Medical students at the Faculty of Medicine and Health Sciences are part of a group of interns and community service doctors petitioning the minister of health to reduce the working hours of junior doctors that can currently stretch up to 36 hours.
"South African interns and community service doctors are working continuous shifts, commonly of 28 hours but sometimes up to 36 hours, with no or little rest. The result is an increase in medical errors which can harm or lead to the death of patients," reads the mission statement of the Safe Working Hours Campaign.
Research shows that after being awake for 24 hours, a person's cognitive psychomotor performance decreases to a level similar to that of someone with a blood alcohol level double that of the South African legal driving limit.
The group argues that exhausted doctors are a danger to themselves and their patients. "Stringent procedures are in place to limit the working hours in professions such as aviation and commercial drivers to ensure the safety of travellers. The same safety standards should be applied to the medical profession," reads the statement.

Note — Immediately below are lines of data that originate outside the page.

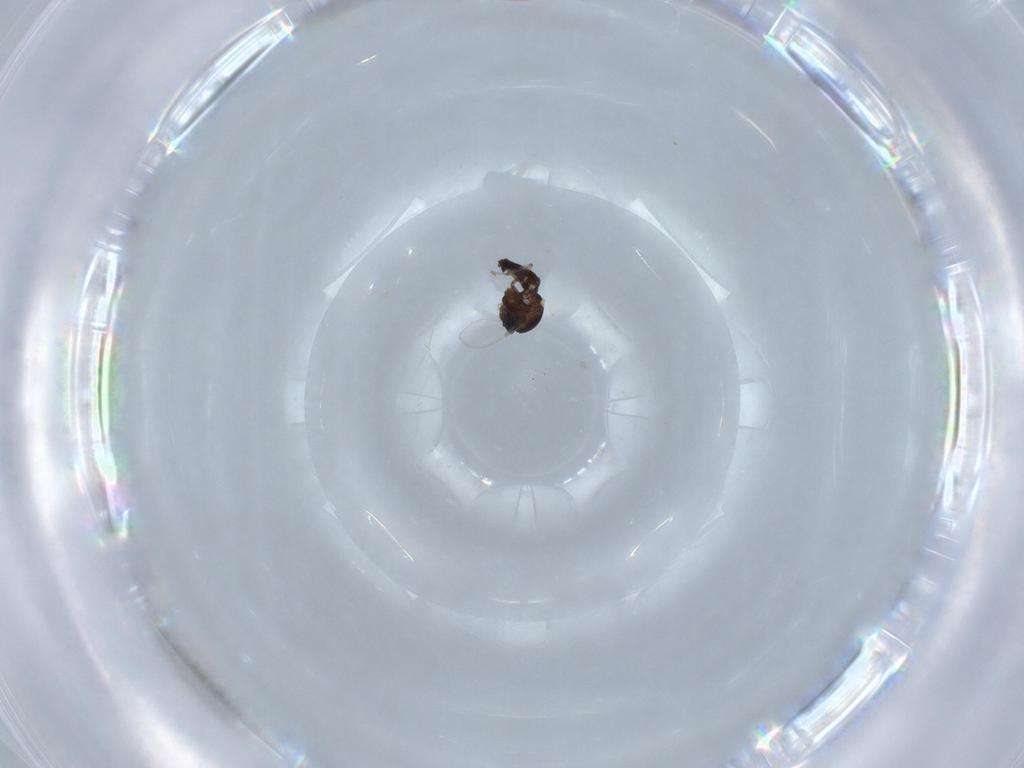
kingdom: Animalia
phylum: Arthropoda
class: Insecta
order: Diptera
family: Ceratopogonidae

The campaign is calling for Minister Aaron Motsoaledi to limit the maximum duration of a shift for a junior doctor to 24 hours and to stop the practice where interns work overtime hours not stipulated in their contracts.
The Safe Working Hours campaigners elaborated: "We understand that South Africa is facing a critical staff shortage, but we are questioning the way in which health systems deal with this. The situation of interns flip-flops between that of trainee and vulnerable employee, as is convenient for hospital administrations and the department of health.
"Stellenbosch University Faculty of Medicine and Health Sciences prides itself on training graduates that are scholars and health advocates – and this campaign is the logical outflow of this output. The evidence is unambiguous – working more than 24 hours continuously leads to poor performance and increased medical error. Some institutions have adapted call rosters which use shorter, more frequent shifts in order to maximise the value of man-hours and improve patient safety. We accept the fact that there are too few doctors, but we contend that the current solution is maladaptive and in need of serious scrutiny.
"The Safe Working Hours Campaign is a call to action to review the concept of continuous shift work on which so much of our medical infrastructure is based, and to inform the public that this practise conflicts with the best available evidence and violates patients' rights to a safe environment."